On Sun, 2005-11-06 at 14:28 -0800, K C wrote:
> I've replaced this kind of unique indexes with just normal
> (physmessage_id) if there is no other index can index physmessage_id.
> This is to make sure physmessage_id can use index.  But unique index
> on (physmessage_id, id) is unnecessary here.

People search for physmessage_id- which isn't unique. Knowing that when
it's with an id, it's also unique, this means database engines don't
need a second index for PRIMARY.

If your database engine blindly creates and maintains implicit indexes
that are going to contain the same data as another index, consider
dropping the PRIMARY one- that's the superfluous one.
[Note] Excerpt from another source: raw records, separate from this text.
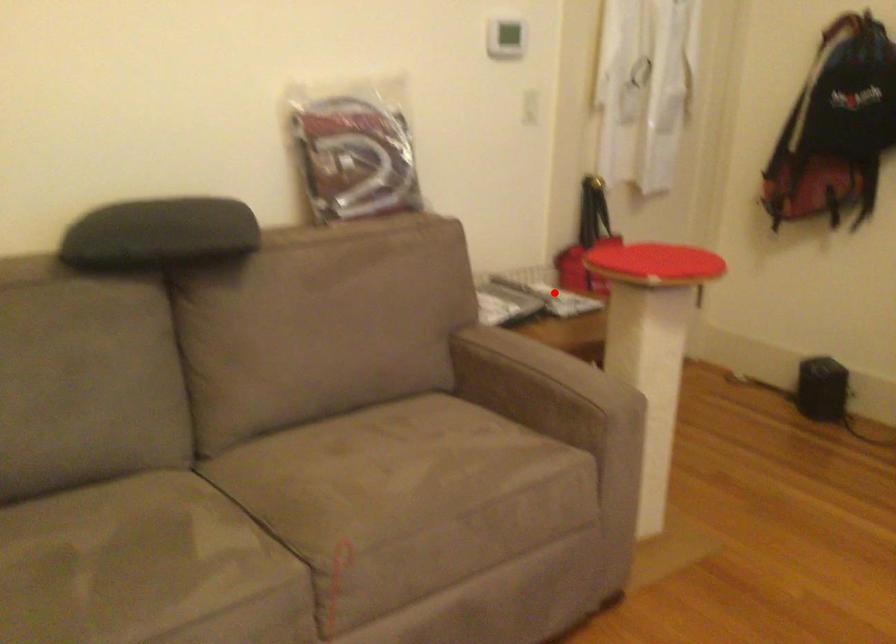
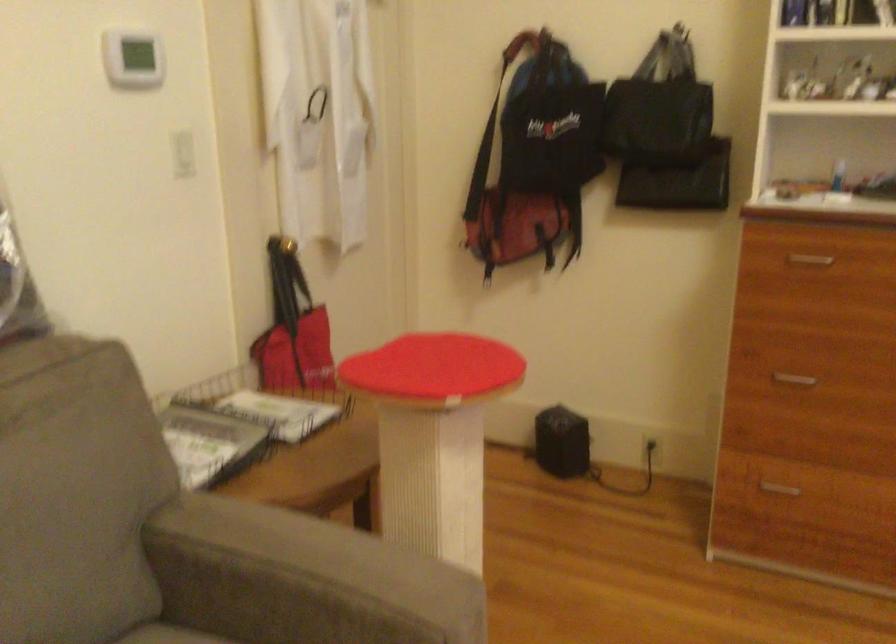
Question: I am providing you with two images of the same scene from different viewpoints. A red point is shown in image1. For the corresponding object point in image2, is it positioned nearer or farther from the camera?

Choices:
 (A) Nearer
 (B) Farther

Answer: (A)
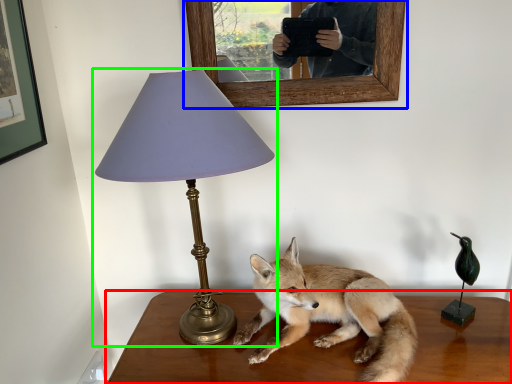
Question: Considering the real-world distances, which object is closest to table (highlighted by a red box)? picture frame (highlighted by a blue box) or lamp (highlighted by a green box).

Choices:
 (A) picture frame
 (B) lamp

Answer: (B)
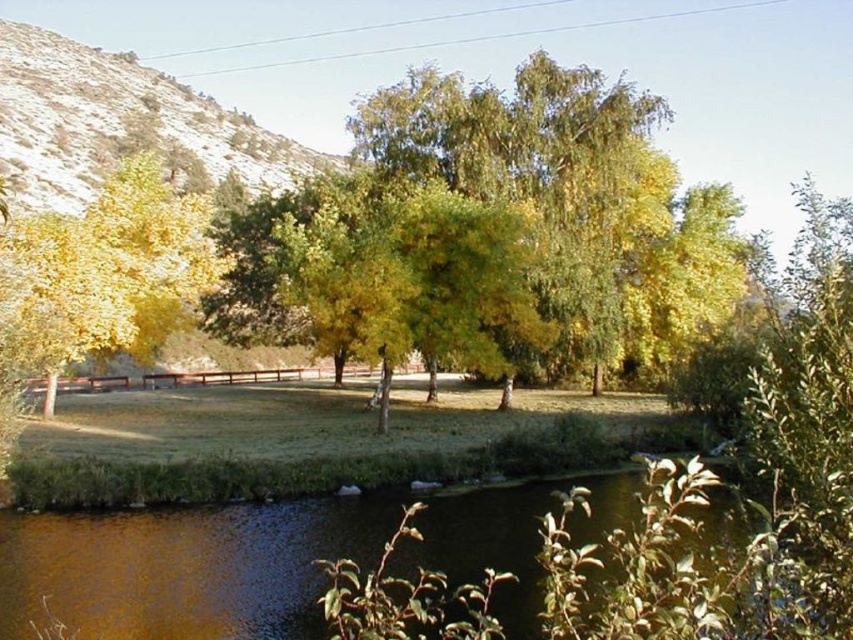
Can you confirm if brown liquid water at lower center is positioned to the right of yellow leafy tree at left?

Indeed, brown liquid water at lower center is positioned on the right side of yellow leafy tree at left.

This screenshot has height=640, width=853. Describe the element at coordinates (184, 568) in the screenshot. I see `brown liquid water at lower center` at that location.

Image resolution: width=853 pixels, height=640 pixels. Find the location of `brown liquid water at lower center`. brown liquid water at lower center is located at coordinates (184, 568).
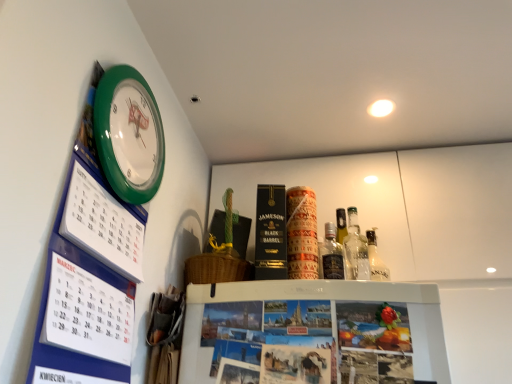
Question: Should I look upward or downward to see green plastic wall clock at upper left?

Choices:
 (A) up
 (B) down

Answer: (A)

Question: Is blue cardboard calendar at upper left bigger than translucent glass bottle at upper right?

Choices:
 (A) no
 (B) yes

Answer: (B)

Question: Is blue cardboard calendar at upper left positioned beyond the bounds of translucent glass bottle at upper right?

Choices:
 (A) no
 (B) yes

Answer: (B)

Question: Considering the relative sizes of blue cardboard calendar at upper left and translucent glass bottle at upper right in the image provided, is blue cardboard calendar at upper left taller than translucent glass bottle at upper right?

Choices:
 (A) no
 (B) yes

Answer: (B)

Question: From a real-world perspective, is blue cardboard calendar at upper left positioned over translucent glass bottle at upper right based on gravity?

Choices:
 (A) no
 (B) yes

Answer: (A)

Question: Considering the relative sizes of blue cardboard calendar at upper left and translucent glass bottle at upper right in the image provided, is blue cardboard calendar at upper left shorter than translucent glass bottle at upper right?

Choices:
 (A) yes
 (B) no

Answer: (B)

Question: From the image's perspective, is blue cardboard calendar at upper left located above translucent glass bottle at upper right?

Choices:
 (A) yes
 (B) no

Answer: (A)

Question: Is translucent glass bottle at upper right taller than green plastic wall clock at upper left?

Choices:
 (A) yes
 (B) no

Answer: (B)

Question: Is green plastic wall clock at upper left surrounded by translucent glass bottle at upper right?

Choices:
 (A) no
 (B) yes

Answer: (A)

Question: Does translucent glass bottle at upper right appear on the left side of green plastic wall clock at upper left?

Choices:
 (A) yes
 (B) no

Answer: (B)

Question: Does translucent glass bottle at upper right lie behind green plastic wall clock at upper left?

Choices:
 (A) yes
 (B) no

Answer: (A)

Question: Does translucent glass bottle at upper right have a larger size compared to green plastic wall clock at upper left?

Choices:
 (A) no
 (B) yes

Answer: (A)

Question: From a real-world perspective, is translucent glass bottle at upper right below green plastic wall clock at upper left?

Choices:
 (A) no
 (B) yes

Answer: (B)

Question: Can we say blue cardboard calendar at upper left lies outside green plastic wall clock at upper left?

Choices:
 (A) yes
 (B) no

Answer: (A)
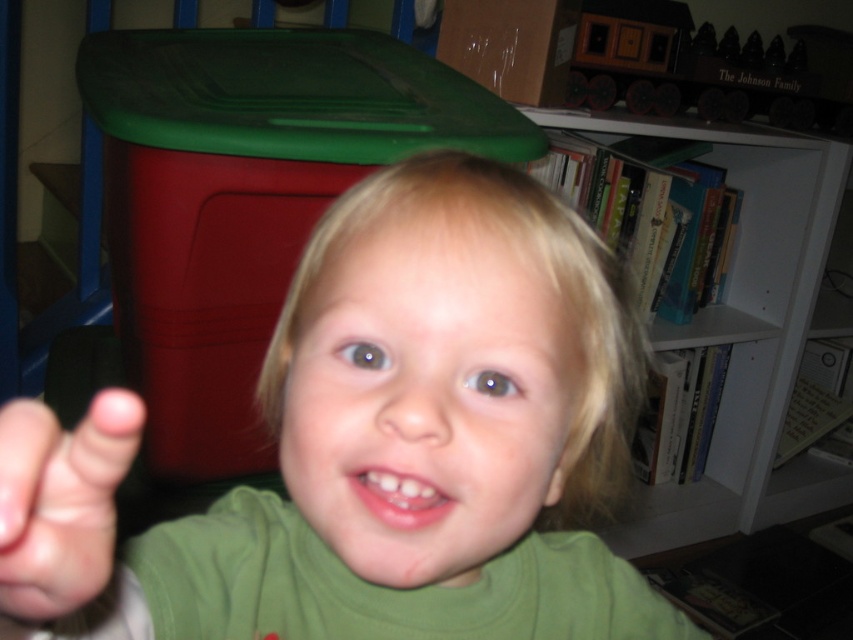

Unfortunately, when we do that, we lose the ability to search on id
quickly because many database engines treat UNIQUE(p,q) as UNIQUE(p||q)
which, as long as we have "p", we can still use this index without "q" -
hence the reason it's UNIQUE(physmessage_id,id) and not
UNIQUE(id,physmessage_id)

If you don't believe it, load a dbmail installation with 20G of data.
Should be easy- steal from mailing lists. Then do a data-only dump of
your favorite database server, and start playing with the data
structures. Most RDBMS come with an execution-planner that can be used
to speed profiling, but a stopwatch and an email client will do fine.